By October 18, however, the administration had stopped
imbibing its own talking points about
Virginia’s “frivolous lawsuit” and decided to address the
severability argument head on. Thus, when Justice Department lawyer
Ian H. Gershengorn and Virginia Solicitor General E. Duncan
Getchell faced off before Judge Hudson, the two had a lively
exchange over the issue. But the administration still doesn’t seem
particularly sanguine about the impression Gershengorn’s arguments
made on the judge. Hudson has promised to make his decision by the
end of this month, and the White House is apparently expecting
bad news: “[Administration officials] acknowledge that Judge
Hudson’s preliminary opinions and comments could presage the first
ruling against the law.”
This is probably why the White House has
made so much of recent rulings by U.S. District Judges George
Steeh and Norman Moon, Clinton appointees who dismissed relatively
inconsequential anti-PPACA lawsuits. The administration knows, of
course, that the Virginia case presents a far more serious threat
than either of these cases. It has already survived a motion to
dismiss and it was heard in the U.S. District Court for the Eastern
District of Virginia, the famous “rocket docket” from which
important cases are expeditiously launched to the U.S. Court of
Appeals and beyond. As Judge Hudson
put it during the October hearing, “[T]his is only one brief
stop on the way to the United States Supreme Court.” Nonetheless,
if he rules in favor of Virginia, the administration will no doubt
claim it is ahead two-to-one.
The jumpiness of the White House notwithstanding, it is
not a given that Judge Hudson will strike down the entire law. He
has shown skepticism about the mandate, but that issue is
relatively straightforward compared to the severability question.

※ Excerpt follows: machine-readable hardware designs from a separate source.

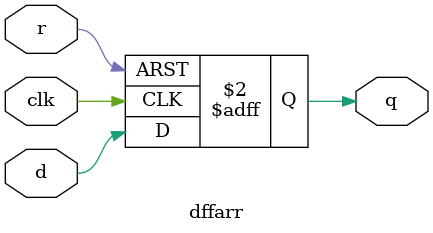
<source format=sv>
module dffarr #(parameter N=1, parameter R=1'b0) (
	input logic [N-1:0] d,
	output logic [N-1:0] q,
	input logic clk, r
);

	always_ff @(posedge clk, posedge r)
		if (r)
			q <= R;
		else
			q <= d;

endmodule

</source>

On the mandate, he can follow the example of Judges Steeh and Moon,
who held that the decision not to engage in economic
activity somehow constitutes “commerce” as the word is used in the
Constitution, or he can rule that such reasoning does too much
violence to the intent of the founders. On severability, Hudson’s
choices are more numerous and the legal precedents are less
auspicious. In fact, the Supreme Court recently
invalidated an important part of the Sarbanes-Oxley accounting
law, which contains no severability clause, while leaving the rest
of its provisions in place.
To a layman, such an obscure ruling may seem a dubious
basis upon which to decide the fate of a nanny-state abomination
like ObamaCare. But, to quote Jonathan Swift, “It is a maxim among
these lawyers, that whatever hath been done before, may legally be
done again.” Thus, it doesn’t necessarily matter that the
preservation of PPACA would defy “common justice and the general
reason of mankind,” or that Getchell bested Gershengorn in
October’s arcane dust-up. The Supreme Court has already provided
Judge Hudson with an “out” on the absent severability clause. Will
he take it? We’ll know in three weeks.